On Thursday, Biden meets with representatives of the powerful National Rifle Association, the country's biggest gun rights lobby.
The NRA's deep pockets have long served to persuade members of Congress to oppose gun control bills.
Earlier this week, Gabrielle Giffords, the former Arizona congresswoman shot in the head by a would-be assassin two years ago, unveiled a new group aimed at countering the NRA.
Obama hopes to announce his administration's gun reform measures shortly after his inauguration on Jan. 21.
The inaugural weekend festivities might be disrupted by a coalition of conservative and gun-rights groups organizing a "Gun Appreciation Day" on the weekend of the inauguration. The group is calling on people to visit gun stores, gun ranges and gun shows with U.S. flags and "Hands off my gun" signs.
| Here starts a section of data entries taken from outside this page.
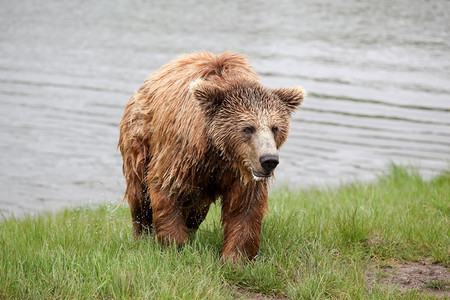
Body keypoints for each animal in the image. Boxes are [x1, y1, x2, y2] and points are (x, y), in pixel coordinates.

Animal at [118, 50, 304, 262]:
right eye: (248, 128)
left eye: (275, 128)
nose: (269, 160)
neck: (220, 152)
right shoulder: (182, 153)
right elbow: (165, 187)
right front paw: (177, 245)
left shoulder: (241, 172)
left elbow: (245, 208)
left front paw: (235, 257)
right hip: (140, 137)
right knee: (139, 192)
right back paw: (143, 235)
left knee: (197, 210)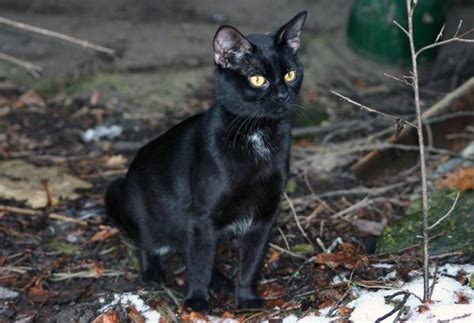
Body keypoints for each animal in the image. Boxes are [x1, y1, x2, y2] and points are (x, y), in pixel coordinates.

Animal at [104, 10, 308, 314]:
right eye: (257, 80)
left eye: (290, 74)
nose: (283, 95)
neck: (257, 134)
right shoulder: (202, 216)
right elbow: (199, 262)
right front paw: (197, 301)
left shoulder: (265, 215)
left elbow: (251, 262)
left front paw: (246, 298)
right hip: (136, 204)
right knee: (148, 241)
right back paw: (154, 272)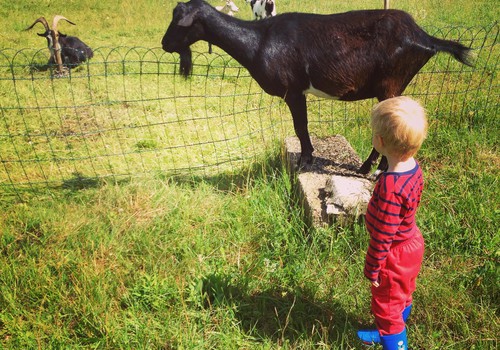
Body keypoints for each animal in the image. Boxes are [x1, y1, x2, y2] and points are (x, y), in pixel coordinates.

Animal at [161, 0, 472, 174]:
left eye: (179, 21)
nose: (165, 44)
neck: (259, 39)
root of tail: (424, 37)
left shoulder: (293, 90)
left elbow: (301, 127)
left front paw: (305, 160)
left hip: (390, 85)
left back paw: (371, 169)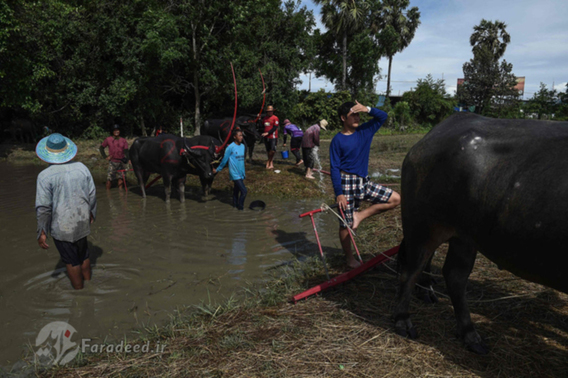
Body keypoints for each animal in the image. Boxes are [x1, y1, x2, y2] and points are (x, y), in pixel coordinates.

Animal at [392, 112, 568, 354]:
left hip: (464, 236)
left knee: (454, 275)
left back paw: (469, 333)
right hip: (423, 227)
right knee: (410, 271)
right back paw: (403, 320)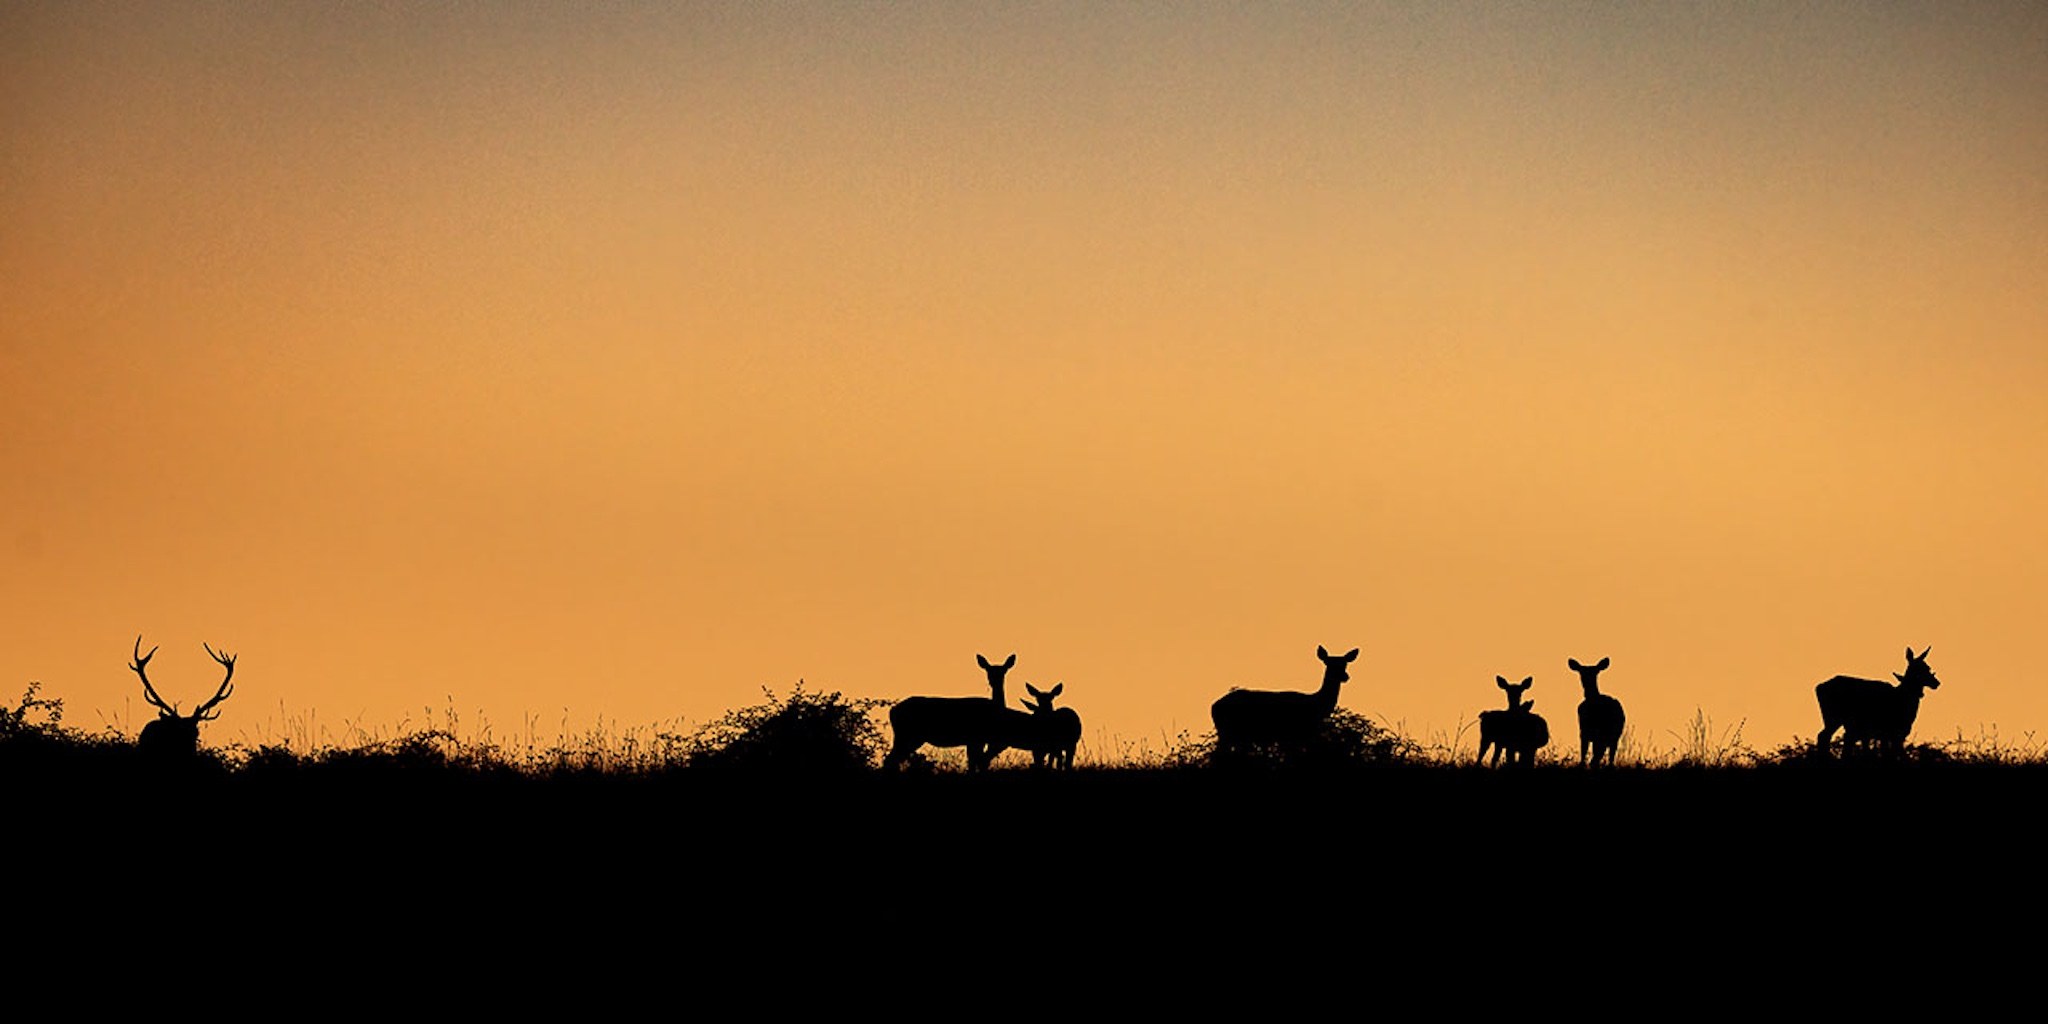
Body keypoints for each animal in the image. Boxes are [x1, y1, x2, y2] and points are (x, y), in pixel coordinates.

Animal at [883, 653, 1015, 771]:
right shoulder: (976, 738)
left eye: (1003, 671)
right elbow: (977, 763)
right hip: (908, 734)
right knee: (890, 760)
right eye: (988, 670)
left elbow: (974, 763)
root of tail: (892, 711)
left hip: (904, 736)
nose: (993, 681)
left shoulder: (974, 740)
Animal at [1210, 645, 1359, 762]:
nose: (1345, 676)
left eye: (1345, 663)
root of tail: (1213, 707)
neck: (1316, 705)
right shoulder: (1295, 734)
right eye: (1329, 664)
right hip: (1228, 731)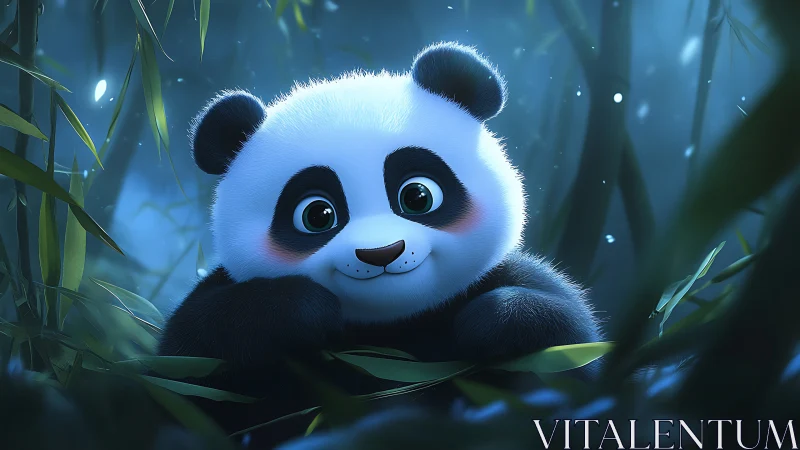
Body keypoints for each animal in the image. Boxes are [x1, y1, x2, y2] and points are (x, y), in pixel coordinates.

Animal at [158, 42, 602, 448]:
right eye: (317, 214)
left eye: (417, 196)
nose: (382, 252)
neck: (393, 327)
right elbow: (186, 372)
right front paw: (305, 308)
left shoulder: (506, 283)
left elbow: (571, 348)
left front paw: (489, 319)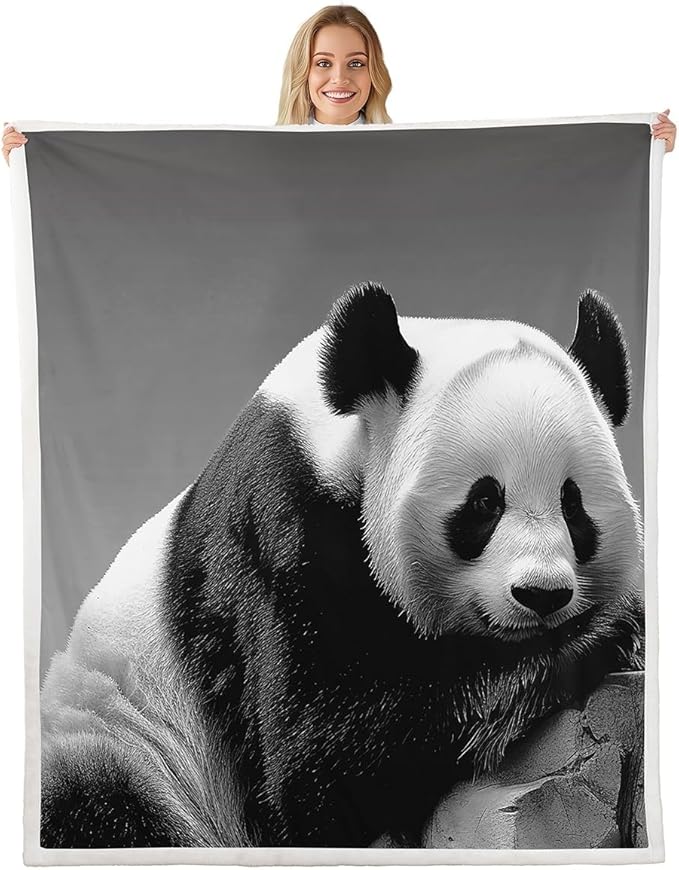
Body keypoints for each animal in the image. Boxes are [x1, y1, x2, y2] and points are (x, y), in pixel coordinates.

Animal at [40, 282, 644, 850]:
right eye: (483, 503)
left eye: (573, 504)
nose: (542, 595)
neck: (341, 436)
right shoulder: (278, 536)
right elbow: (318, 762)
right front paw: (604, 632)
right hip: (126, 738)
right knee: (96, 805)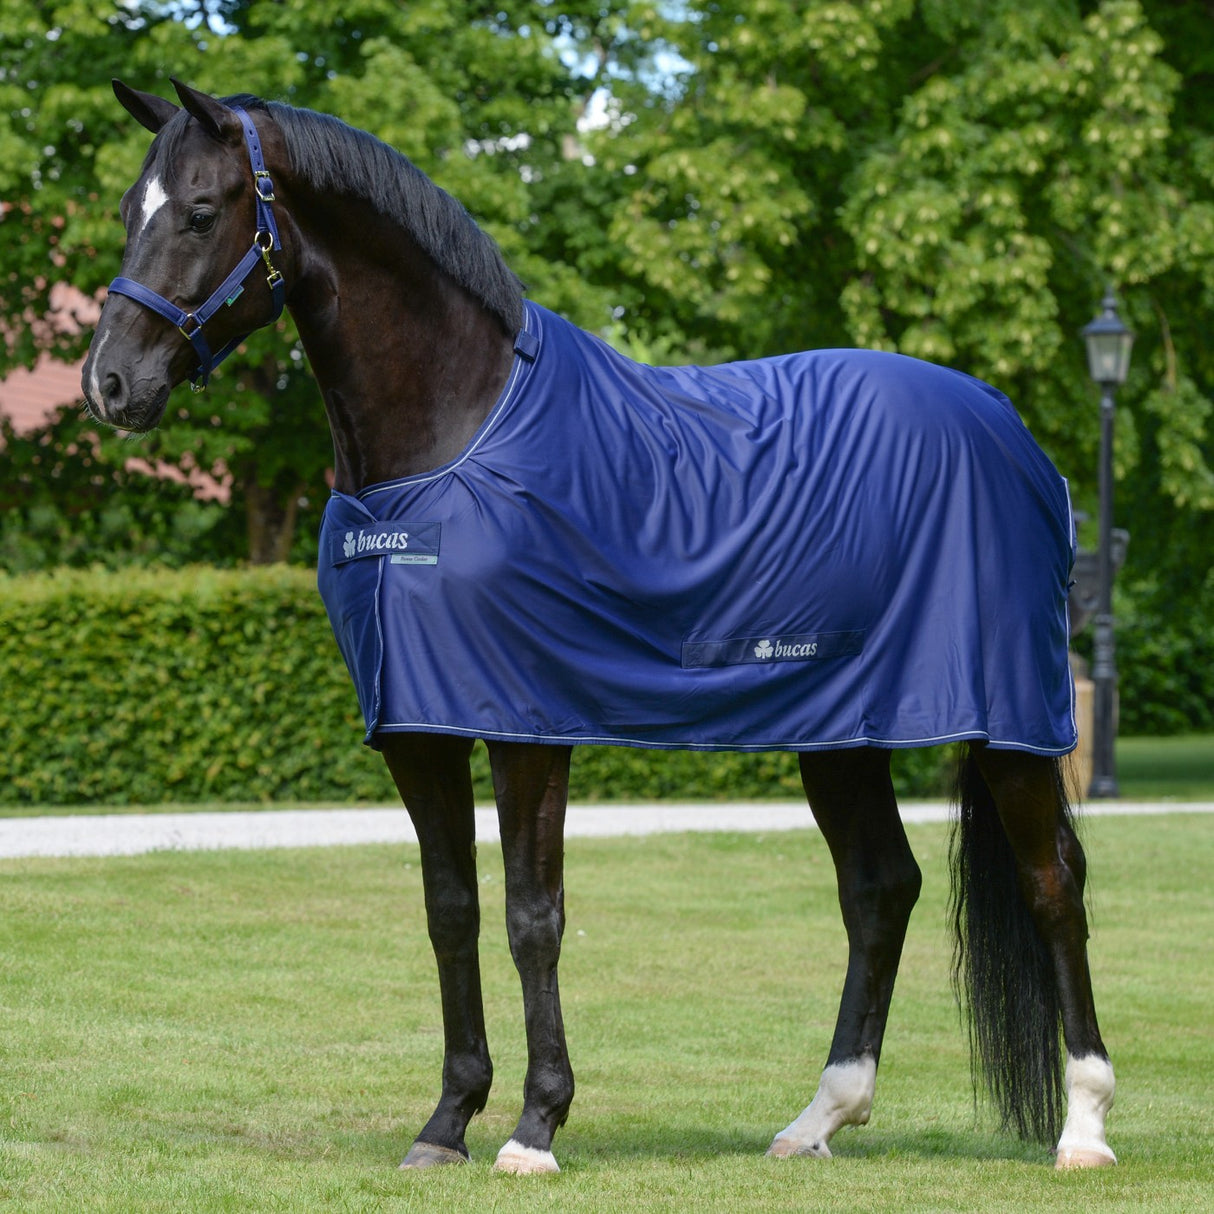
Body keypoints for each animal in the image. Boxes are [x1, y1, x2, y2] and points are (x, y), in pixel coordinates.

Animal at [82, 79, 1116, 1175]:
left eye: (201, 211)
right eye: (128, 210)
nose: (108, 384)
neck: (453, 434)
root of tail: (1009, 430)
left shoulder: (528, 725)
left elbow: (533, 916)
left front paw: (535, 1125)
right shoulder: (418, 727)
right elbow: (450, 912)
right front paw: (447, 1121)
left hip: (1007, 722)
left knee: (1052, 881)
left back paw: (1084, 1125)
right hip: (842, 731)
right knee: (880, 888)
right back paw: (819, 1117)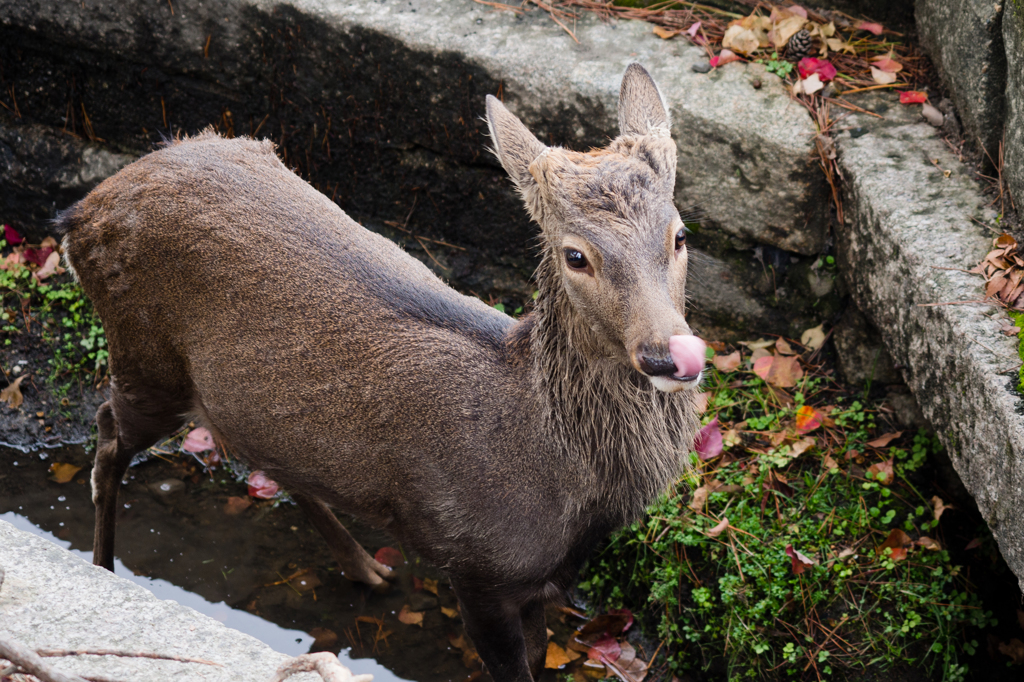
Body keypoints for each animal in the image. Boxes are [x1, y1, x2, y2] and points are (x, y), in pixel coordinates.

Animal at [59, 65, 708, 679]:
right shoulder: (477, 570)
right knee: (107, 434)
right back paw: (102, 571)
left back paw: (367, 569)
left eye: (680, 235)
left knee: (250, 440)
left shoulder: (540, 585)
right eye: (576, 255)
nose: (670, 353)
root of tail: (81, 211)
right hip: (145, 356)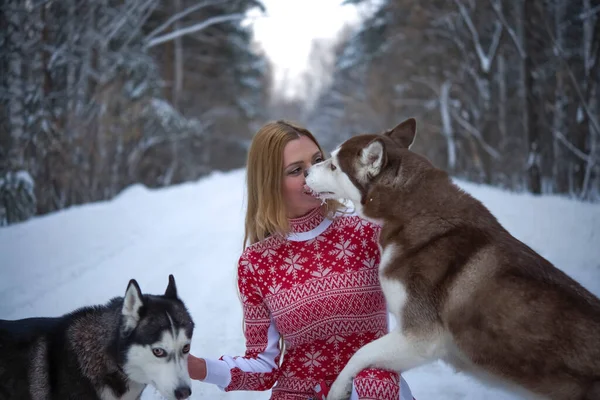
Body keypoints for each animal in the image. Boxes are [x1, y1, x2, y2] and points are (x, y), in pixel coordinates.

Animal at [304, 119, 600, 400]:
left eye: (333, 166)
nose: (305, 171)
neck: (411, 210)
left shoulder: (420, 337)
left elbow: (360, 354)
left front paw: (337, 389)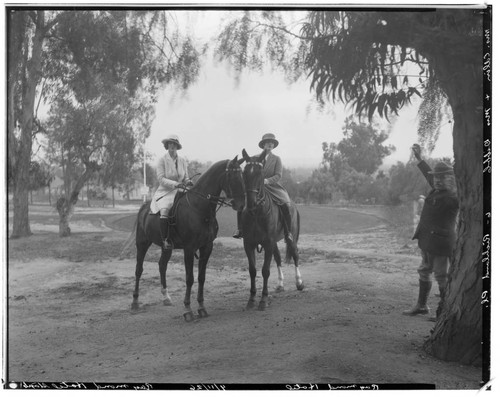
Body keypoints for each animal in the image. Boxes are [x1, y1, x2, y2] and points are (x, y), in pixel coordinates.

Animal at [131, 156, 244, 320]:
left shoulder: (207, 247)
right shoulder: (189, 249)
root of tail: (144, 208)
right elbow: (189, 278)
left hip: (167, 247)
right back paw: (135, 302)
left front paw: (201, 307)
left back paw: (166, 297)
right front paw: (188, 309)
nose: (241, 205)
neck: (200, 208)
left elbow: (201, 277)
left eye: (241, 175)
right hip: (142, 243)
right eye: (232, 176)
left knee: (162, 266)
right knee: (139, 269)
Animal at [240, 148, 302, 310]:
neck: (257, 213)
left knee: (295, 254)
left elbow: (265, 271)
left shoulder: (267, 243)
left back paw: (299, 282)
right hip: (274, 242)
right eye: (244, 172)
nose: (251, 203)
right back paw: (280, 284)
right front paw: (251, 299)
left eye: (260, 174)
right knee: (278, 258)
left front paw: (263, 300)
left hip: (290, 237)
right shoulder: (249, 244)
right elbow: (253, 270)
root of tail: (293, 205)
A longtime advocate of gun control himself during his three decades as a senator, Biden's remarks on Wednesday set off an immediate firestorm among gun rights activists, with the right-wing Drudge Report even comparing Obama to Adolf Hitler and Joseph Stalin.
Gun rights advocates often assert that Nazi Germany banned guns before embarking upon the Second World War and the Holocaust. Several of them have made the allegation while appearing on various news shows in the aftermath of the Newtown shooting.
But in fact, Hitler loosened gun laws in 1938 so that German citizens —although not Jews or supposed enemies of the state — could buy handguns with simple hunters' permits.